Hi everyone,
I have a little problem which I simply cannot get solved. I have a dataframe where I want to compare to columns for each group. When the two columns match, I want to extract all the rows from a fourth colum that are one group as well. This sounds super strange, so I tried to create an example.
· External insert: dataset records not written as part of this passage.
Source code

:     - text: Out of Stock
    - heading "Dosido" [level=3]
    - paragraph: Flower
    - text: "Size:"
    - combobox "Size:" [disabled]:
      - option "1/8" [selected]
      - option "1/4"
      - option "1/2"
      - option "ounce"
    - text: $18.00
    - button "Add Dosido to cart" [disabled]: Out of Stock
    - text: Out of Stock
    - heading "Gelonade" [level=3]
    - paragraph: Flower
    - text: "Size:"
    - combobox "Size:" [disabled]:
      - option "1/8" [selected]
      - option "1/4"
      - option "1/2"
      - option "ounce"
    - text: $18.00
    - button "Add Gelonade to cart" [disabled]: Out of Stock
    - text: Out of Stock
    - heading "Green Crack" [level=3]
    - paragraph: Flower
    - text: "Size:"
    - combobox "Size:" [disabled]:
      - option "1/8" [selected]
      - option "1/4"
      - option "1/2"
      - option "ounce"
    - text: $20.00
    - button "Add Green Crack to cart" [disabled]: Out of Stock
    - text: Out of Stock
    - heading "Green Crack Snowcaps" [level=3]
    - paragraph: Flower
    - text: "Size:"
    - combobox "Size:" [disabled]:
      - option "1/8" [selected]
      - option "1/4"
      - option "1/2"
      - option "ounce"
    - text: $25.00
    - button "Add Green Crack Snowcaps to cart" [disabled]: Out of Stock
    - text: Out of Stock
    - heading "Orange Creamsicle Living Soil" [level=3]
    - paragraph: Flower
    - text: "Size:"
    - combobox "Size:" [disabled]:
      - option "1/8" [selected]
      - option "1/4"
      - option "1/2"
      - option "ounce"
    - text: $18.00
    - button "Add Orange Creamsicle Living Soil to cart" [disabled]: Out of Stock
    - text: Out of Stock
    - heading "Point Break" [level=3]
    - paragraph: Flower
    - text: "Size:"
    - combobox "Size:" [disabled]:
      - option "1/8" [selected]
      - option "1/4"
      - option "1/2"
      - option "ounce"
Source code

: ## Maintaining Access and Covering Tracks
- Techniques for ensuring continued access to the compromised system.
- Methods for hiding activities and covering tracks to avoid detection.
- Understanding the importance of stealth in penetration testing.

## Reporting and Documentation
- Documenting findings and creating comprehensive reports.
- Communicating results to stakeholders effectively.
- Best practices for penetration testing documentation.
It is not the best, but I think it shows the point more or less:)
set.seed(2)
dr = seq(as.Date("2020-01-01"),as.Date("2021-01-01"), by = "day")
df = data.frame(
date.x = dr,
date.y = sample(dr, size = length(dr), replace = T)
)
g1 = rep(seq(1,length(dr), by = 10), each = 10)
g2 = rep(seq(1,length(dr), by = 5), each = 5)
df["g1"] = g1[1:nrow(df)]
df["g2"] = g2[1:nrow(df)]
date.x date.y g1 g2
1 2020-01-01 2020-12-06 1 1
2 2020-01-02 2020-07-16 1 1
3 2020-01-03 2020-09-18 1 1
4 2020-01-04 2020-09-29 1 1
5 2020-01-05 2020-12-14 1 1
6 2020-01-06 2020-07-22 1 6
7 2020-01-07 2020-10-23 1 6
8 2020-01-08 2020-06-26 1 6
9 2020-01-09 2020-03-15 1 6
10 2020-01-10 2020-05-10 1 6
So I want to comple date.x
and date.y
for each group of g1
. When they match I want to look at the column g2
and extract all the same values.
So I received the tip about doing it like this:
df %>%
group_by(g1, g2) %>%
filter(
g2 == g2[date.x == date.y]
)
But this does not work. Maybe someone has a tip here:) Thanks a lot already!